• Assignment: Turn the lines below into a JSON list of strings, one string per line, leaving out blank lines. Begin with the first line and continue through the line containing "31: (376, 150)", including both.

• Source data:
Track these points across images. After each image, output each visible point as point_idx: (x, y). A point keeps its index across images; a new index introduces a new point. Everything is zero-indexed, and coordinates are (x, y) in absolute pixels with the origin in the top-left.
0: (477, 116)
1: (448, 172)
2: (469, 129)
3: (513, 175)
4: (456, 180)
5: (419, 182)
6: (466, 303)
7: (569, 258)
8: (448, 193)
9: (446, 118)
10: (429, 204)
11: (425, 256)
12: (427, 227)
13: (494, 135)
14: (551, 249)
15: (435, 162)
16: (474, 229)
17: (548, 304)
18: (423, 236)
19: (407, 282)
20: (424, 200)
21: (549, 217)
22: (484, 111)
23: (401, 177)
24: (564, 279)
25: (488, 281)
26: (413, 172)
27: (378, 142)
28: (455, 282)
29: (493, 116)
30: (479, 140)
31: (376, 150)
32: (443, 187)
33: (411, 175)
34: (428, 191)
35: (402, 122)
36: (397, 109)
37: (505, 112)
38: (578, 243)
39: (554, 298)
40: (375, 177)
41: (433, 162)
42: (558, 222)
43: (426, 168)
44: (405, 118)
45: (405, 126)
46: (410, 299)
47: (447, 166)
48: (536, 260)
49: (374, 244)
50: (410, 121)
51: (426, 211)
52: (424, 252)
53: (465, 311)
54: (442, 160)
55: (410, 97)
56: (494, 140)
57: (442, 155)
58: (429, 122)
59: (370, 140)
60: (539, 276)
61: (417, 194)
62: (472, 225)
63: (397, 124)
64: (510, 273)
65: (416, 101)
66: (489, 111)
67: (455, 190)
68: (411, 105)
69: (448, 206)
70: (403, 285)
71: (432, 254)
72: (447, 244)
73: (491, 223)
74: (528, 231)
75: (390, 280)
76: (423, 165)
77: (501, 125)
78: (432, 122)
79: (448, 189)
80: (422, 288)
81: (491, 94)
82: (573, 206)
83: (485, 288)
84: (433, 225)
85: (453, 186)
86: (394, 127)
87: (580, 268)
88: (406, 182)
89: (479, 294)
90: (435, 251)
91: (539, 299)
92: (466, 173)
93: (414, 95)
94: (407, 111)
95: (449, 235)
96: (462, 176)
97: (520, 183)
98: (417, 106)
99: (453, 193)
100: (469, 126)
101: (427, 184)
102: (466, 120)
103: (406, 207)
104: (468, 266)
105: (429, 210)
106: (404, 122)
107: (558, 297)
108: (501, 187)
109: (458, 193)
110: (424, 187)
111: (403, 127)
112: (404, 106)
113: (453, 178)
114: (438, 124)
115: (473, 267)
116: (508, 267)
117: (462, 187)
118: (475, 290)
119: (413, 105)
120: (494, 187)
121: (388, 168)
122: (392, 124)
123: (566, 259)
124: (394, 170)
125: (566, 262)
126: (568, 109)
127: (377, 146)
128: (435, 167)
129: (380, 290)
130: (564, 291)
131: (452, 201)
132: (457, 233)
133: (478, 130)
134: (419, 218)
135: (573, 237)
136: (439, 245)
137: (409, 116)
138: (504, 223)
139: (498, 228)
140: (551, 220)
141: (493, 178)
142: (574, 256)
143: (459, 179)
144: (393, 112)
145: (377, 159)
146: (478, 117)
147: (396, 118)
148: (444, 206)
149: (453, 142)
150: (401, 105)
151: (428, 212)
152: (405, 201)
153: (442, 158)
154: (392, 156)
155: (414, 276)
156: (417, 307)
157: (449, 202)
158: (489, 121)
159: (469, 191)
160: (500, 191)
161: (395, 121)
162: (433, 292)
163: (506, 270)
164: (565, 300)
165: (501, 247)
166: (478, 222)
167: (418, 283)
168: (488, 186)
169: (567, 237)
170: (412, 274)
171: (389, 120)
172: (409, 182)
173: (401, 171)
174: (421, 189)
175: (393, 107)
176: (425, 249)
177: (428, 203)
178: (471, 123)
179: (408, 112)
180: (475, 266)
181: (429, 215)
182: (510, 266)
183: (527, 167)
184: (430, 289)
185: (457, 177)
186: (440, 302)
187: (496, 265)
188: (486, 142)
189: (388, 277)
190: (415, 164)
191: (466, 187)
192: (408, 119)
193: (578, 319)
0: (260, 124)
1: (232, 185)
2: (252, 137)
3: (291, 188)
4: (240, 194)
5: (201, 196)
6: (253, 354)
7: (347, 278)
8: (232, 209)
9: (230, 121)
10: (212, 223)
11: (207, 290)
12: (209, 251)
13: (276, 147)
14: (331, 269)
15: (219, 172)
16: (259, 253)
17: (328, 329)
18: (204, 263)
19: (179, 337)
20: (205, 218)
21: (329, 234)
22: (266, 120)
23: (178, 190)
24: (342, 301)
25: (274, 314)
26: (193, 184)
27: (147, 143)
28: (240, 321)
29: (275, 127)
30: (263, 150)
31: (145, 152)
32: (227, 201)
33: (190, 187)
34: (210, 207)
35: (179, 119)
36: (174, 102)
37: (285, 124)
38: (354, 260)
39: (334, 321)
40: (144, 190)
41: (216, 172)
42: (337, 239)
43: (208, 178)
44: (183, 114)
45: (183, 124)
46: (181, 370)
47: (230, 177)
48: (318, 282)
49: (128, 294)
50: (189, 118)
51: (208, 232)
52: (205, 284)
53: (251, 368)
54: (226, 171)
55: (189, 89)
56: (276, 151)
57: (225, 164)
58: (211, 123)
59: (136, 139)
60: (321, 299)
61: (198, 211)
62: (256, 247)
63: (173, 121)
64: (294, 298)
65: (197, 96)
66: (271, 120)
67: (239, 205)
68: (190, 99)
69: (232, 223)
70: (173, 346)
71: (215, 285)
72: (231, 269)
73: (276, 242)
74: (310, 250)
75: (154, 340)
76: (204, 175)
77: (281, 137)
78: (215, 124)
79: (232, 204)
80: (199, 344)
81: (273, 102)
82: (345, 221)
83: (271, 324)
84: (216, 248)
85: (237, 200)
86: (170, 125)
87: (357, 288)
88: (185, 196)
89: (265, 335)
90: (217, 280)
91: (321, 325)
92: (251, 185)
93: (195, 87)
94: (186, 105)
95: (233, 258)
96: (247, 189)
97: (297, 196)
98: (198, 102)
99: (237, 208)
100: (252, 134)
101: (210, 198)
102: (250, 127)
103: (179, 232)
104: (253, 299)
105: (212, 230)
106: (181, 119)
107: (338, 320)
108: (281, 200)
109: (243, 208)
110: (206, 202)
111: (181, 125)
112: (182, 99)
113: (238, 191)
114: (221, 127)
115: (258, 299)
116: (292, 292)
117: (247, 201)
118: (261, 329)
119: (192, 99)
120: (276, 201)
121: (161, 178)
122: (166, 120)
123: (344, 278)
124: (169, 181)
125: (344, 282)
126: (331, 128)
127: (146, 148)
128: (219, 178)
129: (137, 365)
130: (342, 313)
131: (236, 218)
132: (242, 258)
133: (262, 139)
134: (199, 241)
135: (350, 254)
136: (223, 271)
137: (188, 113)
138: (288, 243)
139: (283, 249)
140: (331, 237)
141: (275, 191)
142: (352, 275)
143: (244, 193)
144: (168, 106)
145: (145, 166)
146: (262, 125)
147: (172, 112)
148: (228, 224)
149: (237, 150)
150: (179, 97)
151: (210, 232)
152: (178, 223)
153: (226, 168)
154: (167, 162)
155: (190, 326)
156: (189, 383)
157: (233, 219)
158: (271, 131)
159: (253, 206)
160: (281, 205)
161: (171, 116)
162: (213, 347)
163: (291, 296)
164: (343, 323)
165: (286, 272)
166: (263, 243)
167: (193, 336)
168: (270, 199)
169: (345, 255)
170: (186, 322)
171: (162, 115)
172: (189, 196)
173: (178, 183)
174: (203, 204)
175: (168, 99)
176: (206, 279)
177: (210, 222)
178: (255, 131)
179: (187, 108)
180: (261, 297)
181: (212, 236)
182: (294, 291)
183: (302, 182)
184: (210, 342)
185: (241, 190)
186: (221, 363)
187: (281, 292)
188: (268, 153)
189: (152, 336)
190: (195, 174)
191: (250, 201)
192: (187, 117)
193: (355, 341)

• Reply to the task:
[
  "Track these points across images. After each image, output each visible point as point_idx: (x, y). A point keeps its index across images; a new index introduces a new point. Everything is zero-indexed, and coordinates are (x, y) in absolute pixels with the origin in the top-left.",
  "0: (477, 116)",
  "1: (448, 172)",
  "2: (469, 129)",
  "3: (513, 175)",
  "4: (456, 180)",
  "5: (419, 182)",
  "6: (466, 303)",
  "7: (569, 258)",
  "8: (448, 193)",
  "9: (446, 118)",
  "10: (429, 204)",
  "11: (425, 256)",
  "12: (427, 227)",
  "13: (494, 135)",
  "14: (551, 249)",
  "15: (435, 162)",
  "16: (474, 229)",
  "17: (548, 304)",
  "18: (423, 236)",
  "19: (407, 282)",
  "20: (424, 200)",
  "21: (549, 217)",
  "22: (484, 111)",
  "23: (401, 177)",
  "24: (564, 279)",
  "25: (488, 281)",
  "26: (413, 172)",
  "27: (378, 142)",
  "28: (455, 282)",
  "29: (493, 116)",
  "30: (479, 140)",
  "31: (376, 150)"
]